Segment Start: DATA RECORDS

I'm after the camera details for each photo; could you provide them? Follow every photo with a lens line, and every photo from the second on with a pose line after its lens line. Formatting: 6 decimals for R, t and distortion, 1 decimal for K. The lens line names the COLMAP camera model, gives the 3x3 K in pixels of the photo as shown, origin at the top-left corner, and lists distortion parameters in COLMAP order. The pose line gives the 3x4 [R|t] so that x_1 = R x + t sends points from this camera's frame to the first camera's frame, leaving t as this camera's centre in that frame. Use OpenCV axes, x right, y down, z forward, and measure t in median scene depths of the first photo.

Segment End: DATA RECORDS
Segment Start: DATA RECORDS

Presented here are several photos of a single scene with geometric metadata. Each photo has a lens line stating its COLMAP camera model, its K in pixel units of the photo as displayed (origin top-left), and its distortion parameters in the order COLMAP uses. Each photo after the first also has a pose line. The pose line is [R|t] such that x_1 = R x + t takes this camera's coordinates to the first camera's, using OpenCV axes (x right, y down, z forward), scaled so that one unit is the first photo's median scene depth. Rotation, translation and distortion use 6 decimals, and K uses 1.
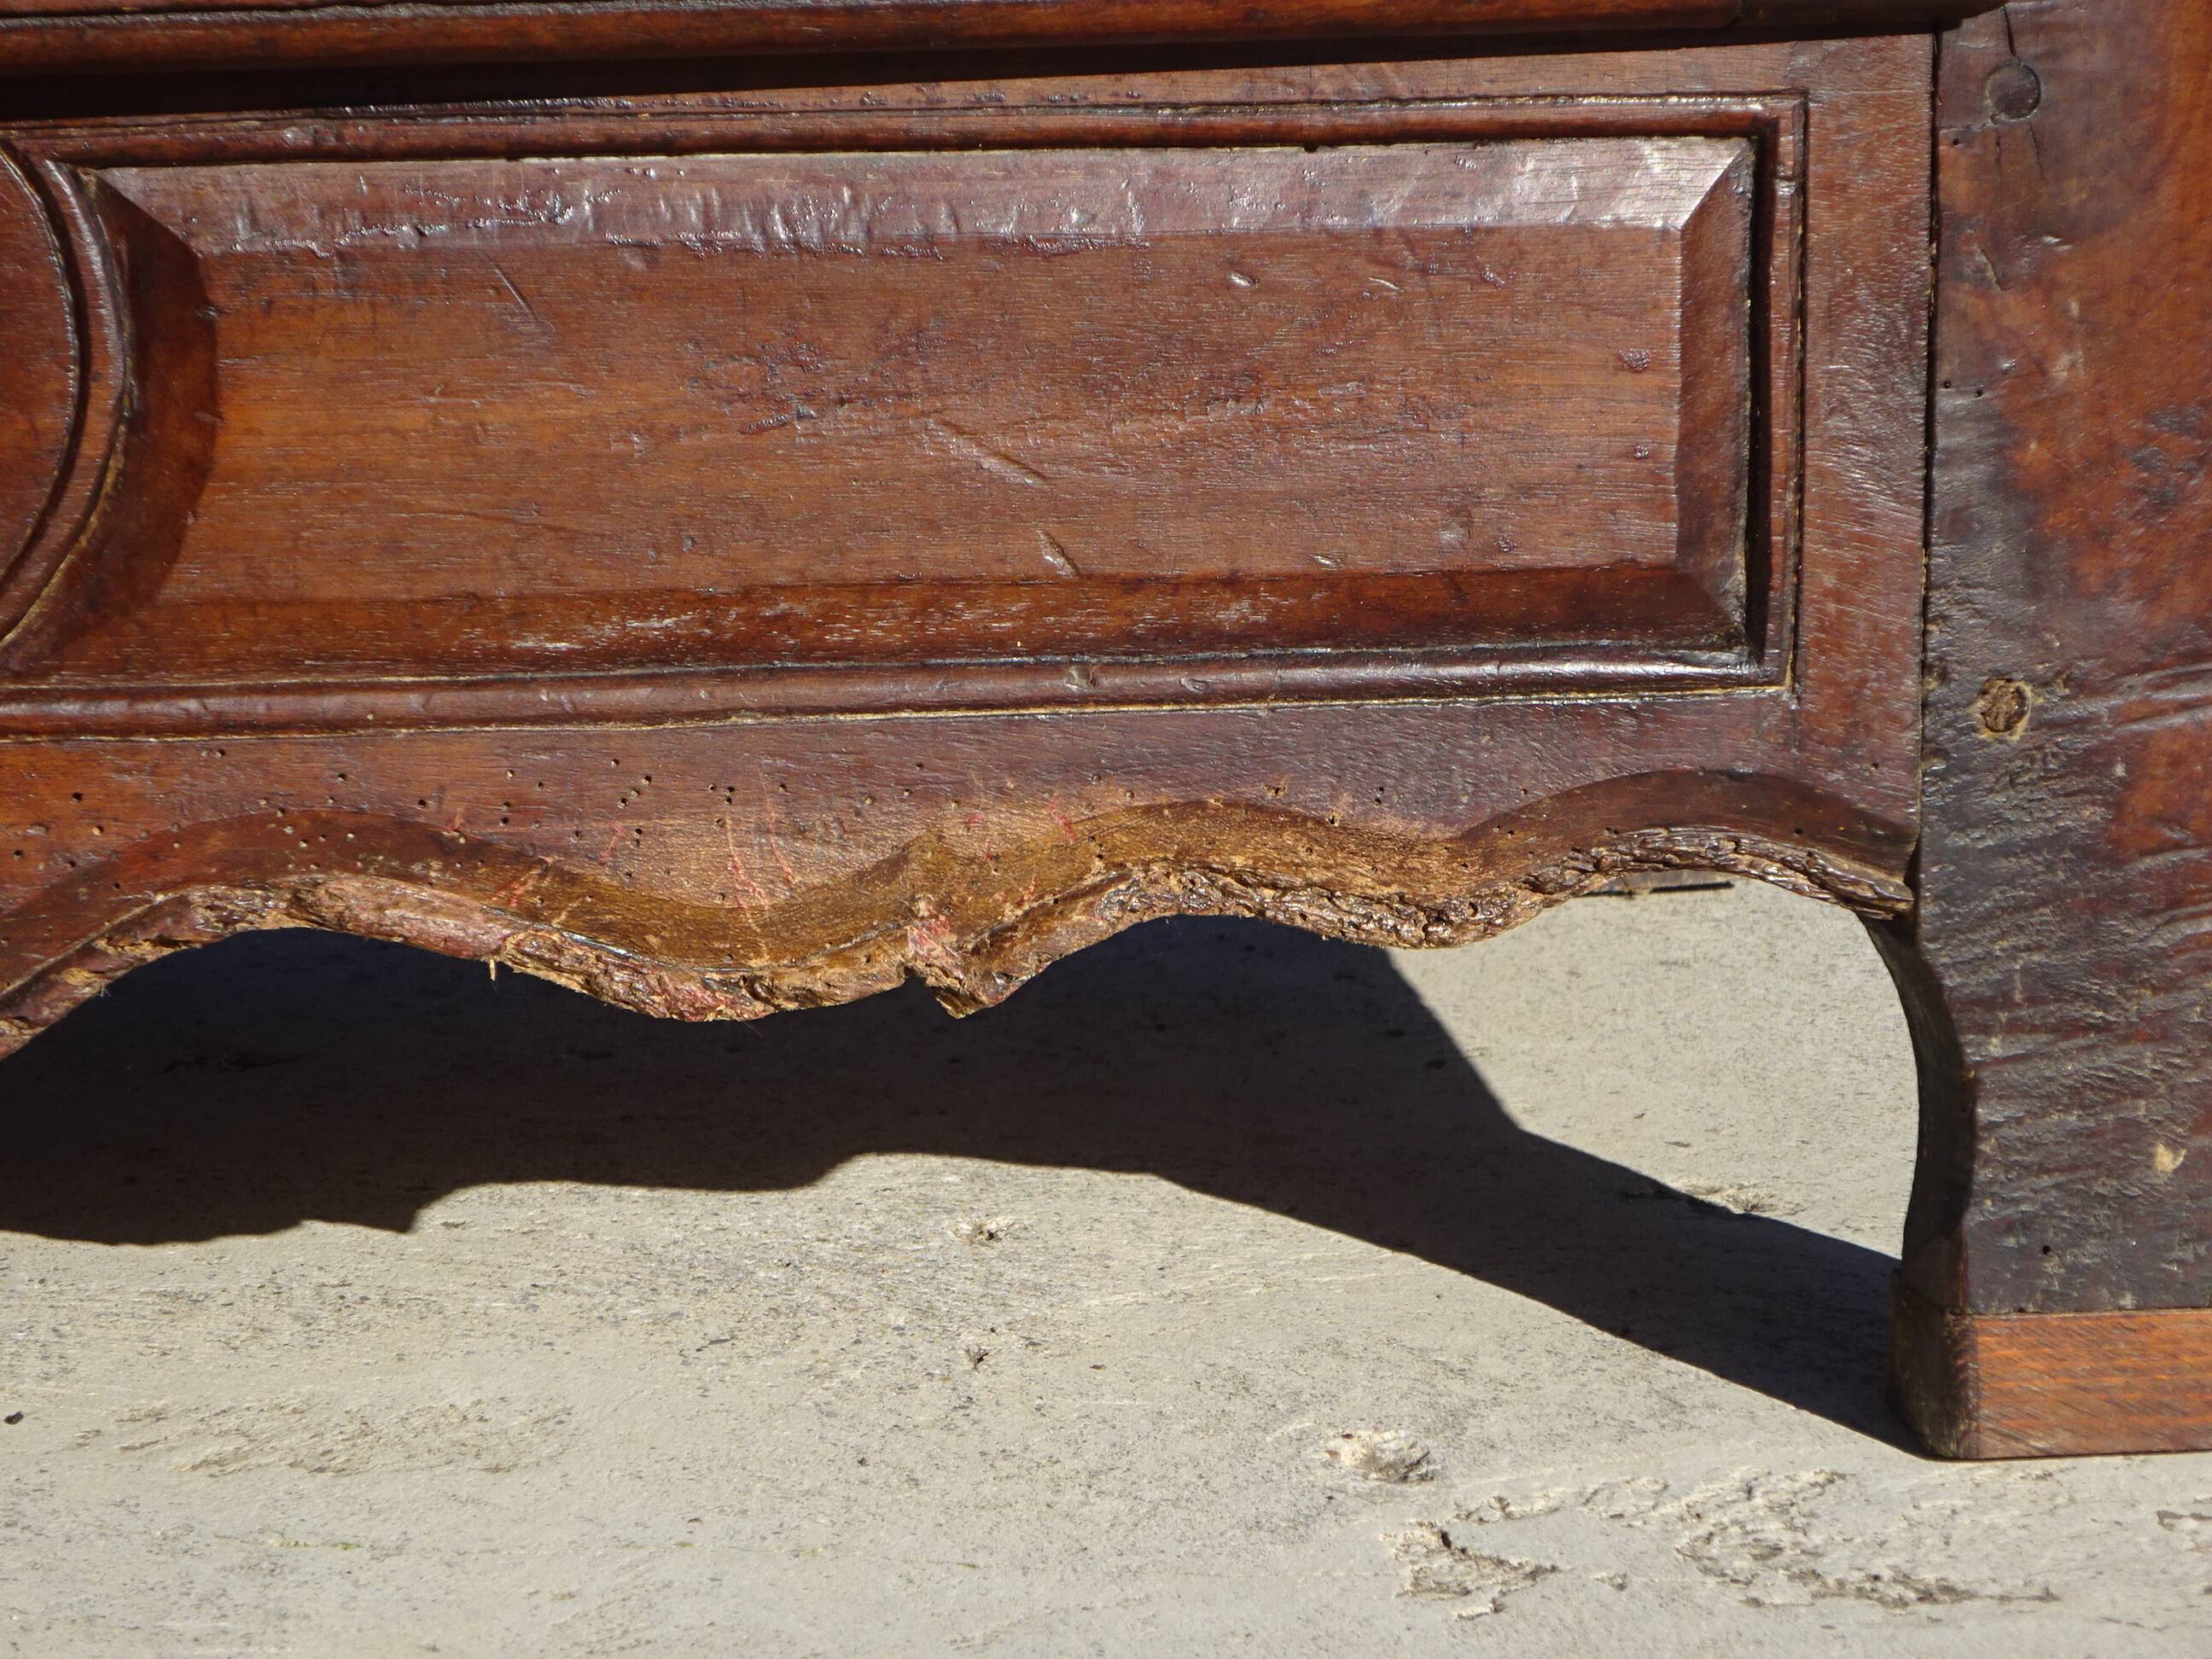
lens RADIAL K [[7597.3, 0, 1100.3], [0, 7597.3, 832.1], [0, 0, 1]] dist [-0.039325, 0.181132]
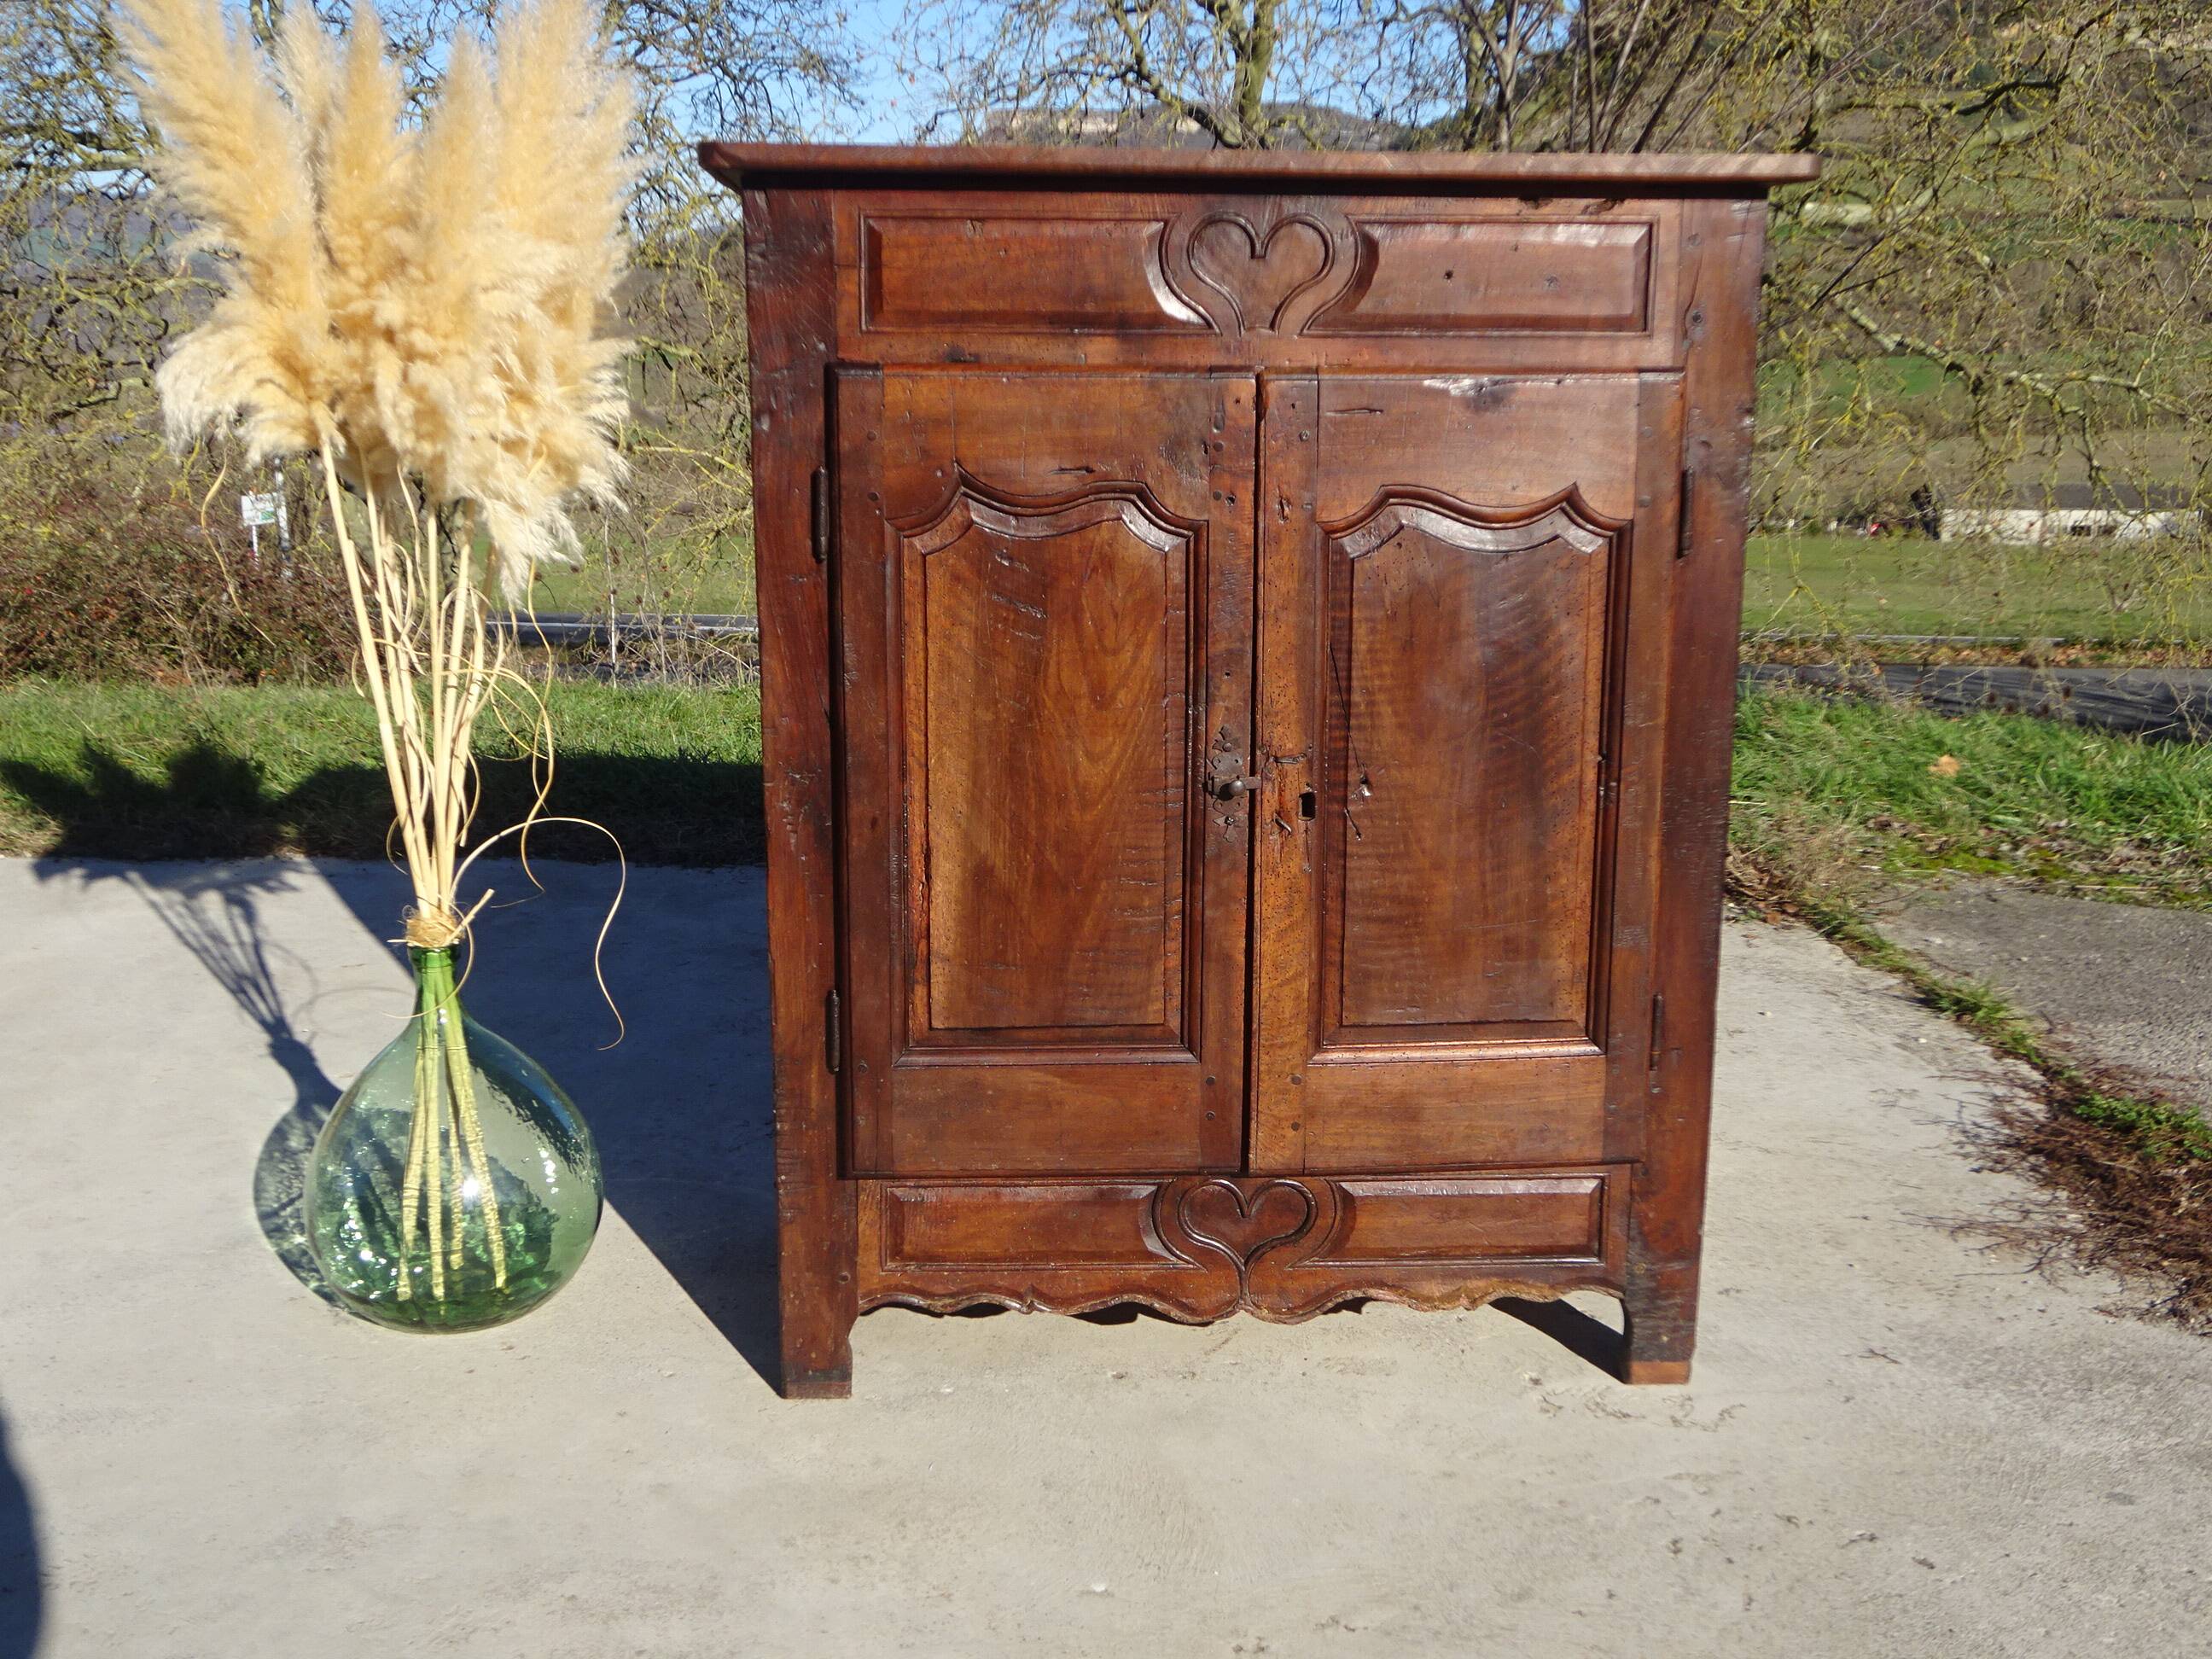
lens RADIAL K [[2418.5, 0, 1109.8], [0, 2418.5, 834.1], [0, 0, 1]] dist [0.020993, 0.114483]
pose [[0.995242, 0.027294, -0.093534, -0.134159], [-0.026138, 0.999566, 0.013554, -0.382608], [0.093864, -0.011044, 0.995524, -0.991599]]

Segment End: DATA RECORDS

▶ PROBLEM DESCRIPTION
Set down, word for word, everything from the line containing "Presented here are" through the line containing "dist [-0.039325, 0.181132]", including both of those lines, and omit the pictures from your answer.

▶ ANSWER TO THE EXERCISE
Presented here are several photos of a single scene with geometric metadata. Each photo has a lens line stating its COLMAP camera model, its K in pixel units of the photo as displayed (origin top-left), and its distortion parameters in the order COLMAP uses. Each photo after the first also has a pose line. The pose line is [R|t] such that x_1 = R x + t takes this camera's coordinates to the first camera's, using OpenCV axes (x right, y down, z forward), scaled so that one unit is the first photo's median scene depth. Rotation, translation and distortion use 6 decimals, and K uses 1.
lens RADIAL K [[7597.3, 0, 1100.3], [0, 7597.3, 832.1], [0, 0, 1]] dist [-0.039325, 0.181132]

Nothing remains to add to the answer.